The Wald statistic did not indicate that the β coefficients for the genotypes were statistically significantly different from 0 (p > 0.05), however the odds ratios for rs3543 (CC) and in particular for rs705193 (CC) showed their odds in favour of without lymphedema (internal value without lymphedema 0, with lymphedema 1).
It is important to note that the SNPs detected are in a region annotated as a 3’UTR, meaning that a direct effect on the protein sequence is unlikely (albeit we have not shown directly that the protein sequence is actually unaffected by the variation, and there remains a possibility that the annotation of this region may be erroneous). Likely, therefore, the mutation associated with secondary lymphedema affects the post-transcriptional fate of the mRNA through effects on stability, as several microRNAs have already been shown to target other connexin family members [
22].
Alternatively, there might be effects on transcription through long-range interactions. Finally, it is possible that the variation is functionally insignificant and rather an artefact of linkage or some other confounding variable. Though possible, we consider this latter unlikely in view of the fact that other secondary lymphedema-associated mutations also affect junction-forming proteins [
23].
From the molecular pathological point of view, the results presented here suggest that a fruitful approach to secondary lymphedema may be to characterise the cell–cell junctions in healthy and pathological tissues, with the aim of determining, for example, whether the problem is fundamentally linked to junctions that are too tight or too loose [
15,
16]. Given that the 3’UTR of genes is often involved in RNA stability, we may speculate that the mutations result in loss of function, i.e., less RNA and therefore less protein, which would probably manifest as “too loose” junctions. Alternatively, if the mutations remove a microRNA target, the effect would be increased translation, possibly manifesting as “too tight” junctions. This fundamental and essential work is however beyond the scope of the present study.

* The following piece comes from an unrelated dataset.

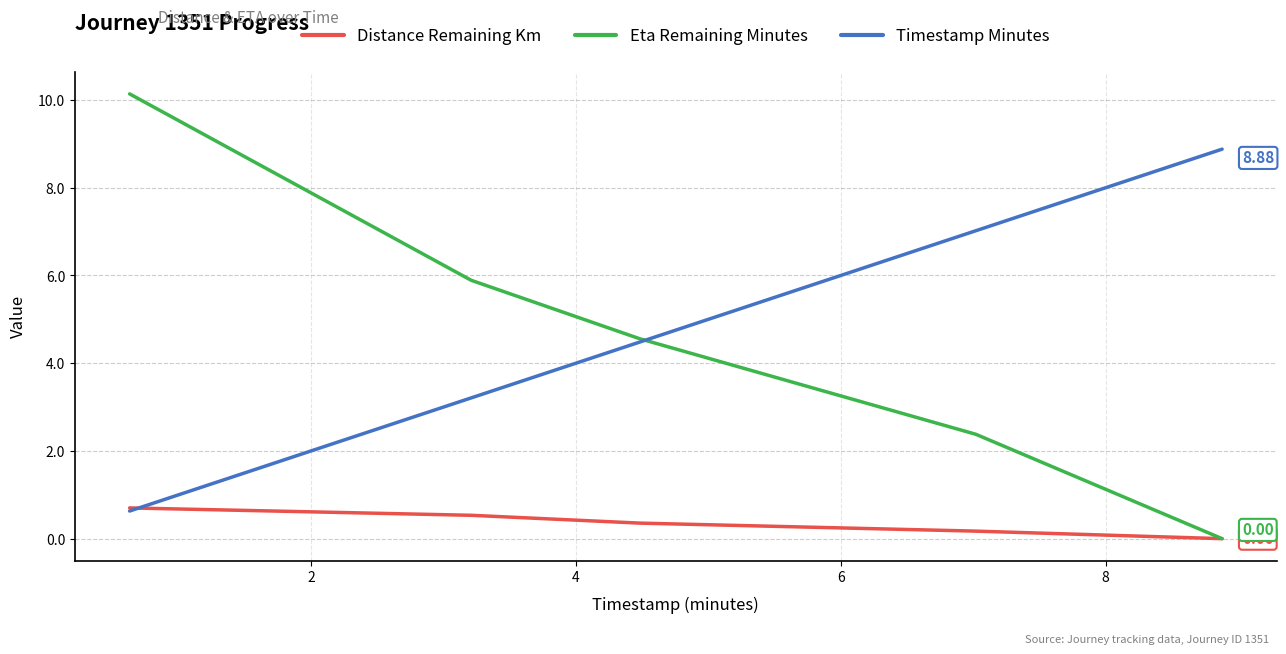

True or false: Distance Remaining Km has more than 0 interior local peaks.

False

The lymphatic drainage pathways of the breast (axillary, internal mammary, and supraclavicular nodal groups) are the regional areas most likely to be involved with metastatic breast cancer, and it has been shown that patients who undergo more extensive surgery, have many lymph nodes removed, or have radiation therapy to the axilla or groin after surgery are more likely to develop lymphedema [
24].
The next step of our research, also to increase the strength of our results and conclusion, will be to increase the sample size and to collect similar samples from different geographical areas and other ethnic groups. It is important to notice the importance of ethnicity on the genetic variations and of the sample size, because too big or too small sample sizes have limitations that can compromise the conclusions drawn from studies.
5. Conclusions
The results in this study confirm that the number of lymph nodes being invaded by breast tumours had a statistically significant impact on the presence of lymphedema and that increased lymph node invasion correlated with an increased probability of secondary lymphedema.
Significantly, we have discovered a novel predictive biomarker for the predisposition to secondary lymphedema in breast cancer patients, following surgical intervention. Testing for the condition-associated allele should help inform the treatment and post-operative care of patients, with desirable outcomes for the management of breast cancer. Further study of genes involved in junction formation may reveal additional secondary lymphedema-associated polymorphisms, and hence extra biomarkers, offering an exciting new area of breast cancer research.